Exercise goal -
Give back exactly the lines of the data below, starting with the line that has "M796 831 835" and going on through the line that has "M753 685 798".
BEGIN Records to use
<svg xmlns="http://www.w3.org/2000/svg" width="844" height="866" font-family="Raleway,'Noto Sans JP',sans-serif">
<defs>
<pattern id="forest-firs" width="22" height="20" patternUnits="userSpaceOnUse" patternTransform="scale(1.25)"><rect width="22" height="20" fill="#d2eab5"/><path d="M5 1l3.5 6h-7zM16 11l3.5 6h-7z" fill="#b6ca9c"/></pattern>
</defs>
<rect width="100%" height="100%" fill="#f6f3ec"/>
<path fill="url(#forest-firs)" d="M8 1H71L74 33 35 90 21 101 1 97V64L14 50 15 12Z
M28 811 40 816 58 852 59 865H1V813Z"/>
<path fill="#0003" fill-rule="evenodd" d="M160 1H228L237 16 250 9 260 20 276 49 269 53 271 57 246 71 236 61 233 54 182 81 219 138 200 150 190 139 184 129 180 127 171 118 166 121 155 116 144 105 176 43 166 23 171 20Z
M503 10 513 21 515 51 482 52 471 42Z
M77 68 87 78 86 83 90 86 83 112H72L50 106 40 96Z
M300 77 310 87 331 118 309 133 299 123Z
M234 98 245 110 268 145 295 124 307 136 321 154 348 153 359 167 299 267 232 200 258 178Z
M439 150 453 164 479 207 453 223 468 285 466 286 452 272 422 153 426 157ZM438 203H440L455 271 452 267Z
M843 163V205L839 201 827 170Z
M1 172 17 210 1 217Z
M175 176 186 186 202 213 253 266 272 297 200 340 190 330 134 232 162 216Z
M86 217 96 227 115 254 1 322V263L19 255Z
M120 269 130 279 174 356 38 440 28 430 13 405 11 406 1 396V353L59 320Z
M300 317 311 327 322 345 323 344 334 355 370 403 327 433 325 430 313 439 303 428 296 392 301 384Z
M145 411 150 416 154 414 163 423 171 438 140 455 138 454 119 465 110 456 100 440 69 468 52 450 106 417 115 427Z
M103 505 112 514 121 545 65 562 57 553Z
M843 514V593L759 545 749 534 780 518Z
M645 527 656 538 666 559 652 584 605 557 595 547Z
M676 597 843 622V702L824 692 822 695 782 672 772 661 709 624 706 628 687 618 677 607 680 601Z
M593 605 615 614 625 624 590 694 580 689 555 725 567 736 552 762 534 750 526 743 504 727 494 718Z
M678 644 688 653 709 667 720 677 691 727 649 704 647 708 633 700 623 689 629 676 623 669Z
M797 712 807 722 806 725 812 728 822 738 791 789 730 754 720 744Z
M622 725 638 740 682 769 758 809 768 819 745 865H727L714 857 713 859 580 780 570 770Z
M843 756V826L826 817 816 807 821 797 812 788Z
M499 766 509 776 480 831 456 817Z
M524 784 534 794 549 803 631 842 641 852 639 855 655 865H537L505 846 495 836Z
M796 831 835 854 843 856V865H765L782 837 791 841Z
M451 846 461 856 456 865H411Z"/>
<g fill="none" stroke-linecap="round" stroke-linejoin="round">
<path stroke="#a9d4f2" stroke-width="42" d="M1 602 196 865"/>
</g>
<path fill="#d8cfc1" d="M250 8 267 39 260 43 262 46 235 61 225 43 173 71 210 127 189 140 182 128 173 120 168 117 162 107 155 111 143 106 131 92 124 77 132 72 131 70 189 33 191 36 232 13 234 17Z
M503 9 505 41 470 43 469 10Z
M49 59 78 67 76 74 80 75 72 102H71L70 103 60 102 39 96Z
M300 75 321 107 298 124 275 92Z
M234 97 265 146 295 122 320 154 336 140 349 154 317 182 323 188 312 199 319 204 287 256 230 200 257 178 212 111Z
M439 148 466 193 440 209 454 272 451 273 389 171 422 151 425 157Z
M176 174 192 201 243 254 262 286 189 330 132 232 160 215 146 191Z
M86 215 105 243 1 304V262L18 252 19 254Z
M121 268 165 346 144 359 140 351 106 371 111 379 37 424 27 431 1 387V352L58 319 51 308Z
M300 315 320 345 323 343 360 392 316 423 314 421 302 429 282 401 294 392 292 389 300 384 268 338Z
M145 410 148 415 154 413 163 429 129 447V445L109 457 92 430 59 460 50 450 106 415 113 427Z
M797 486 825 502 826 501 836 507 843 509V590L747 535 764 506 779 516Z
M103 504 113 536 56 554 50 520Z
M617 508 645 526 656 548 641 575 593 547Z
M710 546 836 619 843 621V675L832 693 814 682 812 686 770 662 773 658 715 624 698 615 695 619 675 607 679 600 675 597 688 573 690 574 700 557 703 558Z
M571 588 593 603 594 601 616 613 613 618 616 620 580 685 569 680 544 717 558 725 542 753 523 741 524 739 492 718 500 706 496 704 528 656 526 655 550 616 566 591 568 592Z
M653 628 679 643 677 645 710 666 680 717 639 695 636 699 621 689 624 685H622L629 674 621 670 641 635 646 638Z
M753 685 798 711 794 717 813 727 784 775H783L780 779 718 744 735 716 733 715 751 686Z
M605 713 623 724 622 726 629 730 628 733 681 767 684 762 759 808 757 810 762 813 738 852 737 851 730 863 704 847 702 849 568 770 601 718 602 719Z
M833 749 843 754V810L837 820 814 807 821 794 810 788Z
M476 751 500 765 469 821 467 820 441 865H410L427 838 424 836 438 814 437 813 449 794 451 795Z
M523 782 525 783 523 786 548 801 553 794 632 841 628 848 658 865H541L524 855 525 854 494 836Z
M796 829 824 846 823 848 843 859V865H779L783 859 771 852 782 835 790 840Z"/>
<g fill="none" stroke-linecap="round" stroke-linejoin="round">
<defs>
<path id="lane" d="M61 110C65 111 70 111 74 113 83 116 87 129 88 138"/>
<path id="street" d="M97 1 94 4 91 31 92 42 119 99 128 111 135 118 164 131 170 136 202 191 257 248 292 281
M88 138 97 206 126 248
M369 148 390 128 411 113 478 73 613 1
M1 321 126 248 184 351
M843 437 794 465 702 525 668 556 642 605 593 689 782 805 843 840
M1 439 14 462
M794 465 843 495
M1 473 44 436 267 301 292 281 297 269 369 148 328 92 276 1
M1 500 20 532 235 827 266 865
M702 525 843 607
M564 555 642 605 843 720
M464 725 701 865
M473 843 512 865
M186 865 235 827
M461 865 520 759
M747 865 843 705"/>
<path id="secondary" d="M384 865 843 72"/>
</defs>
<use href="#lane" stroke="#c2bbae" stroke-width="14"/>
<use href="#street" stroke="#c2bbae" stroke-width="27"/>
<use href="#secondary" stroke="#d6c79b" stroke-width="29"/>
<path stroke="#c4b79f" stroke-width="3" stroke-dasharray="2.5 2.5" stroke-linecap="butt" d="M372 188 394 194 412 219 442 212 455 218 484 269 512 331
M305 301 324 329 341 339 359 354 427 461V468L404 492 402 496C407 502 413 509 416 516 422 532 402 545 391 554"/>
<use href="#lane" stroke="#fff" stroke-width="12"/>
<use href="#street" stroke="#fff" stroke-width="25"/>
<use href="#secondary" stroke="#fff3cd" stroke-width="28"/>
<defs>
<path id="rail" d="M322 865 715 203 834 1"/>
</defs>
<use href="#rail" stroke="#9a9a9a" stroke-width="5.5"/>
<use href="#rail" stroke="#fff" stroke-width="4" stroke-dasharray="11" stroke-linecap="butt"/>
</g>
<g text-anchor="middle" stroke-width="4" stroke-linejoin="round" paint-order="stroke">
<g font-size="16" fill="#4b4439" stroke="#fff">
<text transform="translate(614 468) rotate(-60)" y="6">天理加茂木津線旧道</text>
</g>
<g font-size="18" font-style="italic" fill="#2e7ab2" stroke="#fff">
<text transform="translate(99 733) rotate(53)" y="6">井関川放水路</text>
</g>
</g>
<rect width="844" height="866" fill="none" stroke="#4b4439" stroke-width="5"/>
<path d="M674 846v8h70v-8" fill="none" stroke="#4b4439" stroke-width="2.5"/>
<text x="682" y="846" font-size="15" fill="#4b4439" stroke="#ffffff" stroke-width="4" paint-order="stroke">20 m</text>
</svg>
END Records to use
Response box -
M796 831 835 854 843 856V865H765L782 837 791 841Z
M451 846 461 856 456 865H411Z"/>
<g fill="none" stroke-linecap="round" stroke-linejoin="round">
<path stroke="#a9d4f2" stroke-width="42" d="M1 602 196 865"/>
</g>
<path fill="#d8cfc1" d="M250 8 267 39 260 43 262 46 235 61 225 43 173 71 210 127 189 140 182 128 173 120 168 117 162 107 155 111 143 106 131 92 124 77 132 72 131 70 189 33 191 36 232 13 234 17Z
M503 9 505 41 470 43 469 10Z
M49 59 78 67 76 74 80 75 72 102H71L70 103 60 102 39 96Z
M300 75 321 107 298 124 275 92Z
M234 97 265 146 295 122 320 154 336 140 349 154 317 182 323 188 312 199 319 204 287 256 230 200 257 178 212 111Z
M439 148 466 193 440 209 454 272 451 273 389 171 422 151 425 157Z
M176 174 192 201 243 254 262 286 189 330 132 232 160 215 146 191Z
M86 215 105 243 1 304V262L18 252 19 254Z
M121 268 165 346 144 359 140 351 106 371 111 379 37 424 27 431 1 387V352L58 319 51 308Z
M300 315 320 345 323 343 360 392 316 423 314 421 302 429 282 401 294 392 292 389 300 384 268 338Z
M145 410 148 415 154 413 163 429 129 447V445L109 457 92 430 59 460 50 450 106 415 113 427Z
M797 486 825 502 826 501 836 507 843 509V590L747 535 764 506 779 516Z
M103 504 113 536 56 554 50 520Z
M617 508 645 526 656 548 641 575 593 547Z
M710 546 836 619 843 621V675L832 693 814 682 812 686 770 662 773 658 715 624 698 615 695 619 675 607 679 600 675 597 688 573 690 574 700 557 703 558Z
M571 588 593 603 594 601 616 613 613 618 616 620 580 685 569 680 544 717 558 725 542 753 523 741 524 739 492 718 500 706 496 704 528 656 526 655 550 616 566 591 568 592Z
M653 628 679 643 677 645 710 666 680 717 639 695 636 699 621 689 624 685H622L629 674 621 670 641 635 646 638Z
M753 685 798 711 794 717 813 727 784 775H783L780 779 718 744 735 716 733 715 751 686Z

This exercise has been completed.